Votre statut de femme a-t-il, ou a-t-il eu, une influence sur votre statut d’artiste ? 

Je n’en suis pas sûre. Je ne sais pas ce qu’il se passerait si je m’identifiais à un autre genre. C’est une bonne question… Je trouve toujours étrange de devoir indiquer si je suis une femme ou un homme lorsque je participe à un concours artistique. Cela a-t-il vraiment une importance ? Y a-t-il seulement deux options ? Pourquoi exigent-ils toujours ce renseignement ? Ces interrogations répondent sûrement à votre question.
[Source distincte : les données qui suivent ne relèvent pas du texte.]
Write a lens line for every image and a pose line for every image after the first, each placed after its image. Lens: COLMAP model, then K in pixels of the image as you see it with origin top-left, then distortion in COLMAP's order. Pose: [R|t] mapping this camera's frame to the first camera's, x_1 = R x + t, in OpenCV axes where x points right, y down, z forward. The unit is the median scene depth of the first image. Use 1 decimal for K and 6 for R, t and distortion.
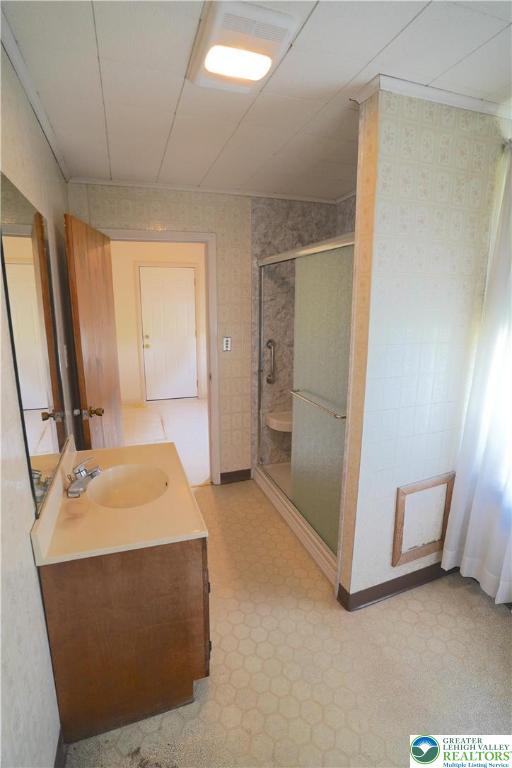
lens RADIAL K [[374.2, 0, 256.0], [0, 374.2, 384.0], [0, 0, 1]] dist [-0.087497, 0.035382]
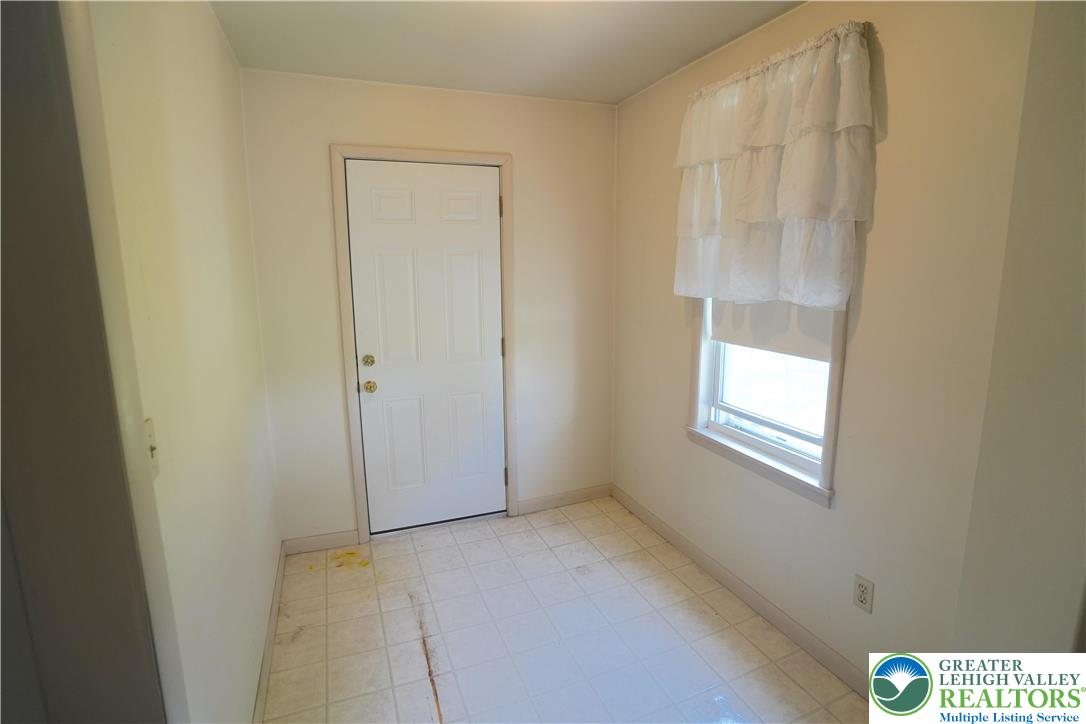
lens RADIAL K [[529.2, 0, 543.0], [0, 529.2, 362.0], [0, 0, 1]] dist [-0.087497, 0.035382]
pose [[0.999086, -0.011420, 0.041180, -0.148321], [0.012818, 0.999345, -0.033840, -0.106331], [-0.040766, 0.034337, 0.998579, 0.493709]]
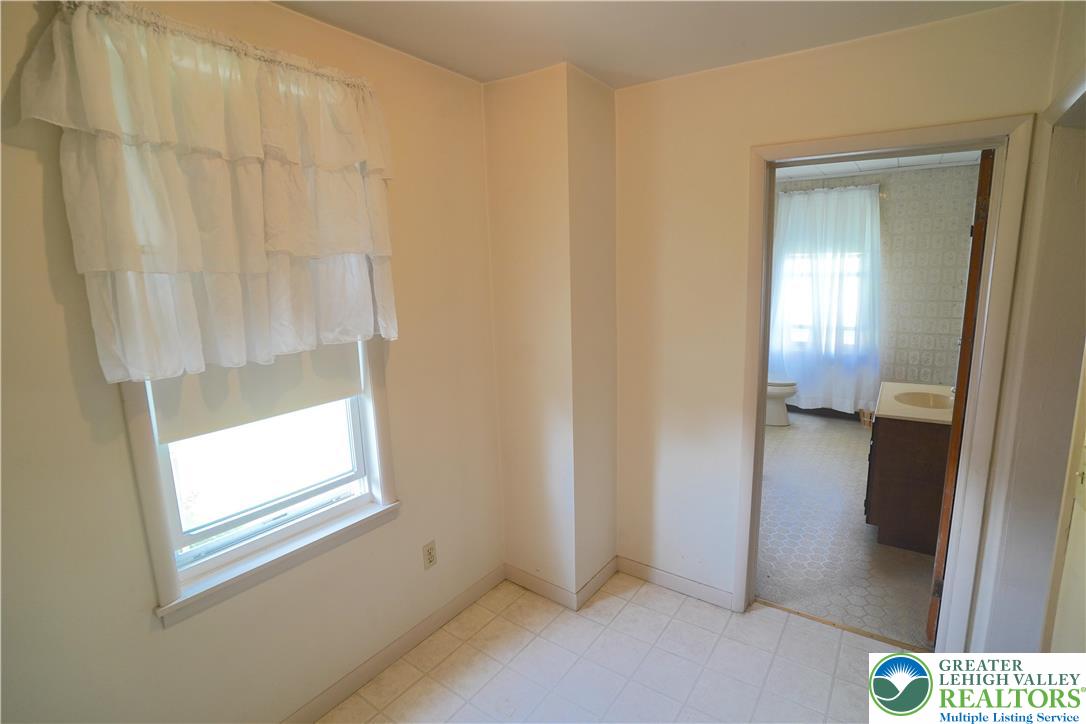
lens RADIAL K [[529.2, 0, 543.0], [0, 529.2, 362.0], [0, 0, 1]] dist [-0.087497, 0.035382]
pose [[-0.583967, -0.132481, 0.800894, -0.288082], [0.195931, 0.934423, 0.297430, -0.209596], [-0.787778, 0.330609, -0.519715, 0.878870]]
Vivez-vous de votre art ? 

Aujourd’hui, oui. L’équilibre entre l’université et ma pratique artistique me convient – je suis également instructrice adjointe à l’université de Syracuse, à New York. Cela dit, je n’ai pas gagné d’argent grâce à ma création avant mes 40 ans. Travailler avec la galerie Alarcon Criado a changé beaucoup de choses. Être une artiste est une carrière à prévoir sur le long terme… Je ne connais aucun créateur qui a décidé d’en faire son métier en espérant s’enrichir. Nous le faisons pour d’autres raisons et cela comprend d’importants sacrifices. Nous sommes les derniers romantiques de l’ère capitaliste !

Quels sont les auteur(e)s qui vous inspirent ? Parmi eux/elles, y a-t-il des femmes photographes ?
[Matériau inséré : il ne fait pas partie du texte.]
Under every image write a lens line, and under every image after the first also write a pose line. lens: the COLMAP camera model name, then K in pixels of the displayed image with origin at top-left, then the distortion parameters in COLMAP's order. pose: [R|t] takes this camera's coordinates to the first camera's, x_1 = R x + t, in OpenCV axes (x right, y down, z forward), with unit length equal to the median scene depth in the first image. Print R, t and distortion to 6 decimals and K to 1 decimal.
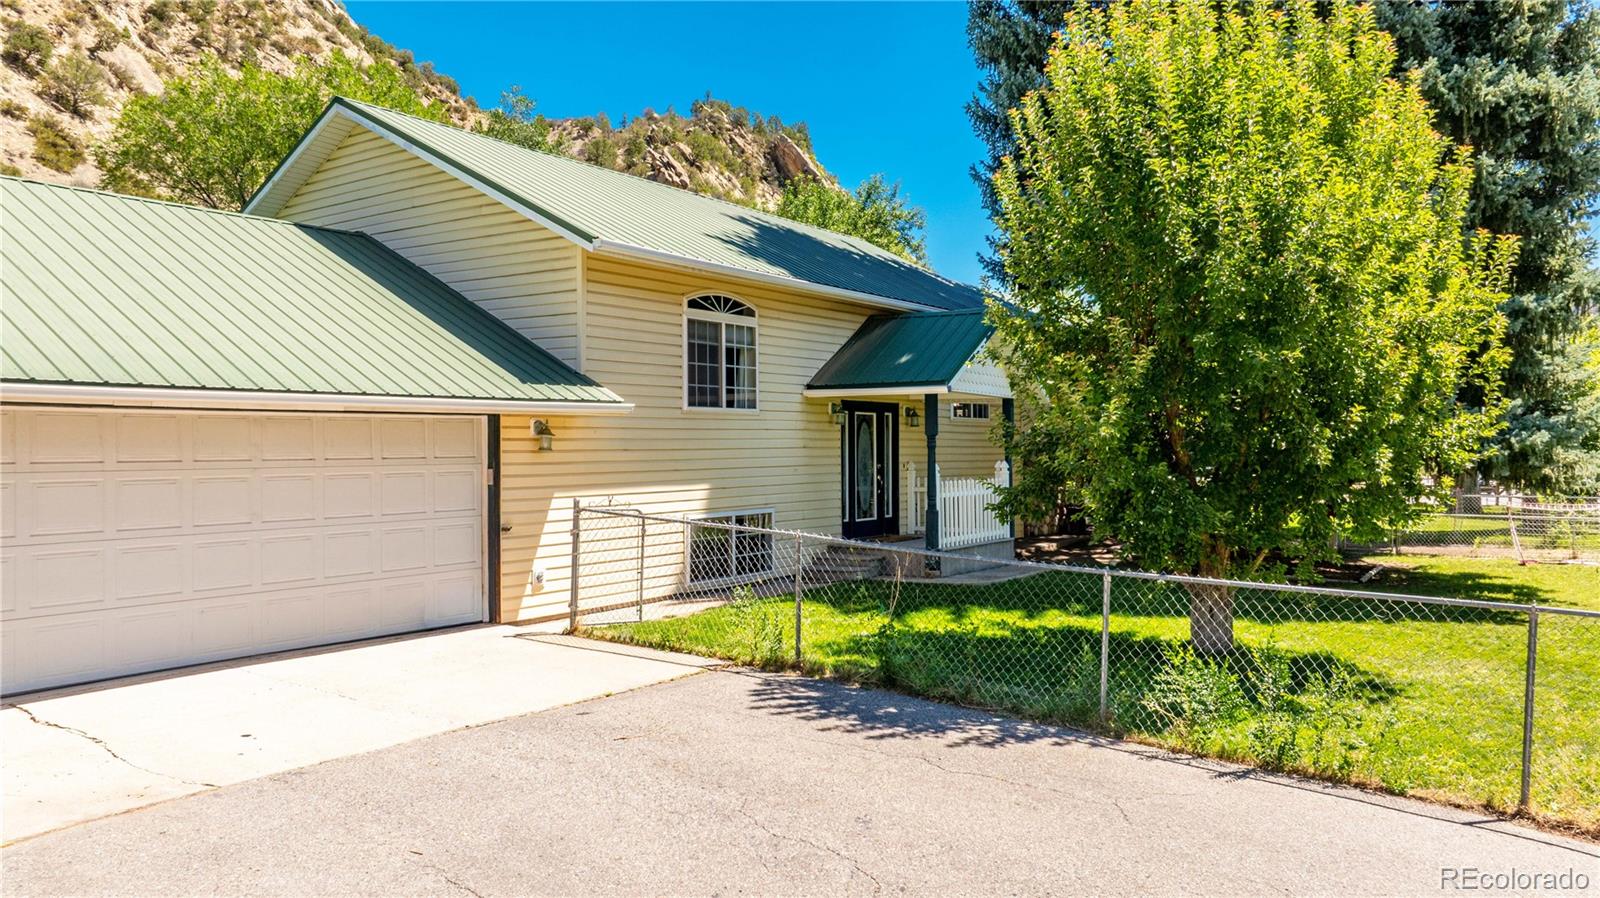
lens RADIAL K [[1141.0, 0, 800.0], [0, 1141.0, 449.0], [0, 0, 1]] dist [-0.000185, -0.000850]
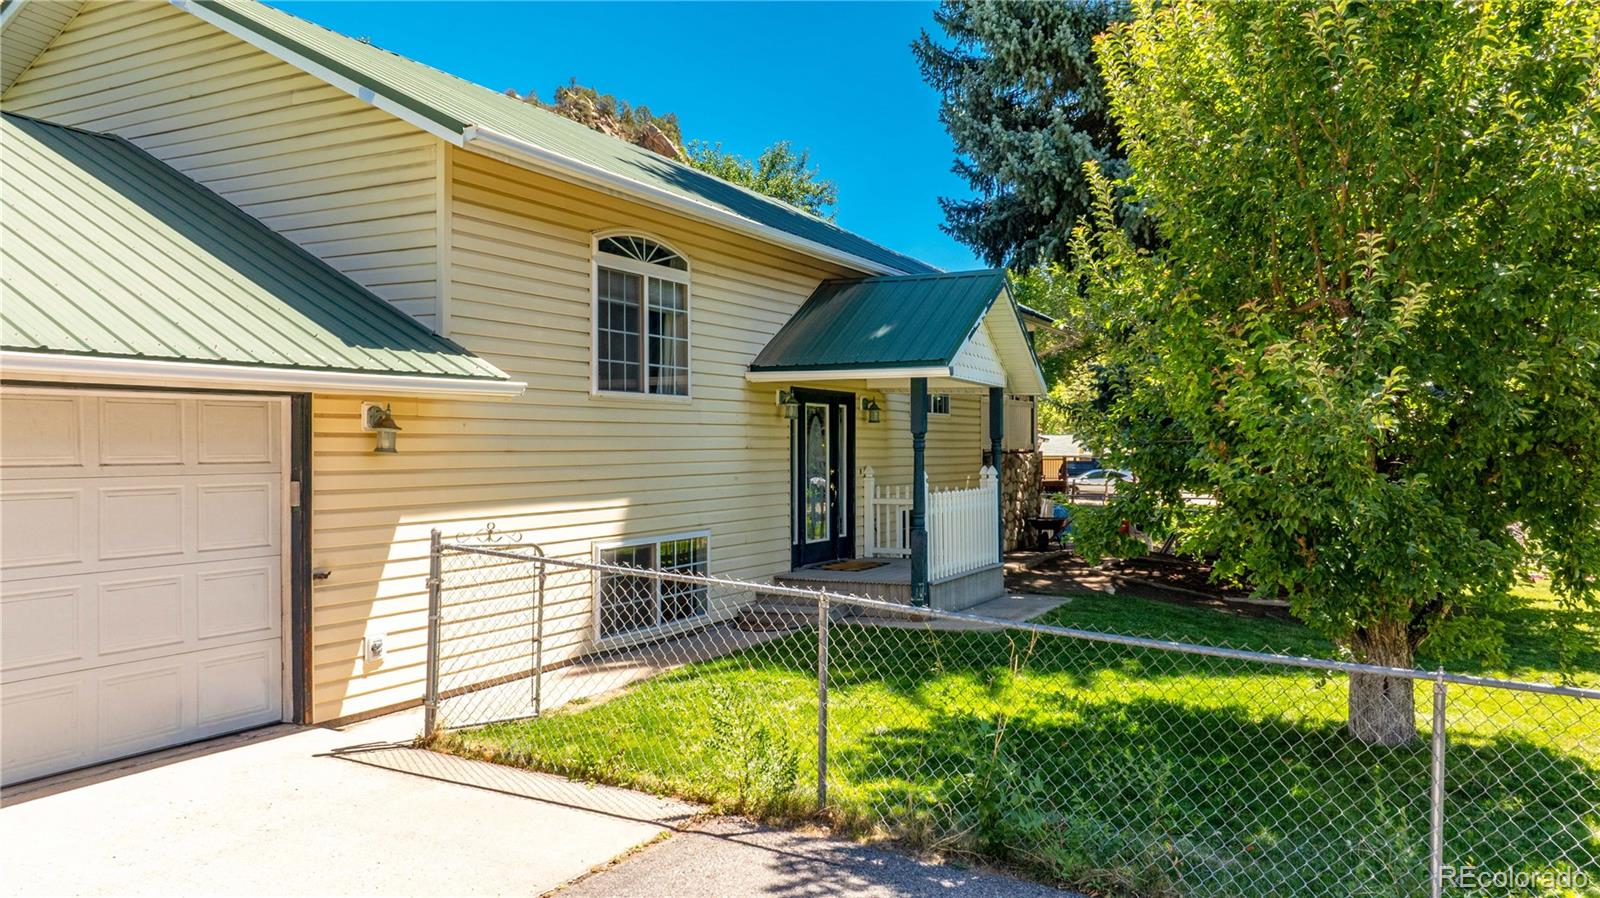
lens RADIAL K [[1136.3, 0, 820.9], [0, 1136.3, 449.0], [0, 0, 1]] dist [-0.000902, -0.028176]
pose [[0.990469, 0.002720, 0.137712, -0.058414], [-0.002654, 0.999996, -0.000656, -0.000676], [-0.137713, 0.000285, 0.990472, 0.283606]]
Dans mon travail, je cite, utilise et repense beaucoup d’œuvres de différents artistes… La liste est très longue ! Il est vrai que beaucoup de femmes artistes sont fondamentales dans mon processus créatif. En plus de celles que j’ai déjà citées, j’ajouterais Dora Maar, Yoko Ono, Mierle Laderman Ukeles, Concha Jerez, Hito Steyerl et Isa Genzken. Des hommes, également : Marcel Duchamp, John Baldessari, Joan Fontcuberta et Nacho Criado. Enfin, d’importantes théoriciennes, telles que Lucy Lippard, Rosalind Krauss, Susan Sontag et Rosi Braidotti ont considérablement influencé mon travail. L’art et les théories d’autres auteurs m’inspirent constamment. J’adore être une spectatrice, une lectrice.

Ira Lombardia

BIO


Artiste et chercheuse, Ira Lombardia (née dans la principauté des Asturies, en Espagne, en 1977) travaille avec différents médias – la photographie, la vidéo, le design graphique et la sculpture – et interroge les dynamiques et rhétoriques présentes dans l’art contemporain. Exposée aux quatre coins du monde, du Royaume-Uni aux États-Unis en passant par l’Italie, et récompensée par plusieurs prix photographiques (le prix international UCO-LaFragua, ou encore la bourse PICE), l’auteure s’attache à réaliser des œuvres aussi concrètes que théoriques, et à étudier les “transformations du modèle post-moderne au contact de la culture visuelle numérique”. Ira Lombardia enseigne également au département des transmédias, à la Faculté des arts visuels et performatifs de Syracuse.